• **Problem statement**: Transcribe the lines from the start of the data below through the line with "d ursprung i", word for word and nothing more.

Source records
= = = =

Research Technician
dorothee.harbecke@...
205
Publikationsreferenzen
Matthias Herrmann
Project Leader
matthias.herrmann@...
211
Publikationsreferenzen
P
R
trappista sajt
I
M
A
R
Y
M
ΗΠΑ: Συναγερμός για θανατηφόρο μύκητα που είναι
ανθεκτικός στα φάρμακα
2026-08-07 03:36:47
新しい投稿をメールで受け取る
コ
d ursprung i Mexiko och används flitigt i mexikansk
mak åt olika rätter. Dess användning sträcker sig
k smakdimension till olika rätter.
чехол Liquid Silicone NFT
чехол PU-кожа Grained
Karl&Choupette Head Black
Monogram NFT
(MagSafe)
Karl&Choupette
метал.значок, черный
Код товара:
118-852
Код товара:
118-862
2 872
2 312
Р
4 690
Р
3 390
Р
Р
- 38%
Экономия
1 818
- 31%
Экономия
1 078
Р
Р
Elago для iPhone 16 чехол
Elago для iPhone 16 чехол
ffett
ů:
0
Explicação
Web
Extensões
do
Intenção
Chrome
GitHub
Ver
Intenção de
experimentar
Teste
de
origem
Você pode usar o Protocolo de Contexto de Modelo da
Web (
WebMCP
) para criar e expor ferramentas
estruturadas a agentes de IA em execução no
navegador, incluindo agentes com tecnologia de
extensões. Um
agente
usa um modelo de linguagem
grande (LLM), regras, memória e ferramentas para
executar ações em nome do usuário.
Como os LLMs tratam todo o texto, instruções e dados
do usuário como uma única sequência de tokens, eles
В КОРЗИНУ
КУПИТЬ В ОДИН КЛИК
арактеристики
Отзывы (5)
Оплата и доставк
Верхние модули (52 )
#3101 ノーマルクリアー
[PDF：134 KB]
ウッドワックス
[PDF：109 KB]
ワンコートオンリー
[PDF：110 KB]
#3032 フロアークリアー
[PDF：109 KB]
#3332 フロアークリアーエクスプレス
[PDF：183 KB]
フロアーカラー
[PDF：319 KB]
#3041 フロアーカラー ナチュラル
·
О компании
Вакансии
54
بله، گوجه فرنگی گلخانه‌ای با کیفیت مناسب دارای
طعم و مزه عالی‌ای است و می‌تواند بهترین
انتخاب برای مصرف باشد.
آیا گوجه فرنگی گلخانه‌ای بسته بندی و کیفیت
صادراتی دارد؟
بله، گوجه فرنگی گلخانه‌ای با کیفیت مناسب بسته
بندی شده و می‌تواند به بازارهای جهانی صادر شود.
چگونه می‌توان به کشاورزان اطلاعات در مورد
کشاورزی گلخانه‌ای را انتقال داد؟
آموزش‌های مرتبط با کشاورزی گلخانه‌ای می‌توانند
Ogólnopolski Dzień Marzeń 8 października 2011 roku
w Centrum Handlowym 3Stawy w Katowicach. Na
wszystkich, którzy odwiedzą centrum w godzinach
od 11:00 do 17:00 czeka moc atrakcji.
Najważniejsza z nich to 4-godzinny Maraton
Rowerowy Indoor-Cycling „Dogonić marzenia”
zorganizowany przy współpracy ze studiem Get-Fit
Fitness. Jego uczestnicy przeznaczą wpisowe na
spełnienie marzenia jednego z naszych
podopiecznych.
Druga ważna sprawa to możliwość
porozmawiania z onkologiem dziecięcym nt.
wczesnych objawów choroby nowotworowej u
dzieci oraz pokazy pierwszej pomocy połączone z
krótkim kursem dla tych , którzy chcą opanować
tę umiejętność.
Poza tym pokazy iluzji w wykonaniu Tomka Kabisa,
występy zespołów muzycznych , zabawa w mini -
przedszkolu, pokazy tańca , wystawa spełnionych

= = = =

• **Worked solution**:
Research Technician
dorothee.harbecke@...
205
Publikationsreferenzen
Matthias Herrmann
Project Leader
matthias.herrmann@...
211
Publikationsreferenzen
P
R
trappista sajt
I
M
A
R
Y
M
ΗΠΑ: Συναγερμός για θανατηφόρο μύκητα που είναι
ανθεκτικός στα φάρμακα
2026-08-07 03:36:47
新しい投稿をメールで受け取る
コ
d ursprung i Mexiko och används flitigt i mexikansk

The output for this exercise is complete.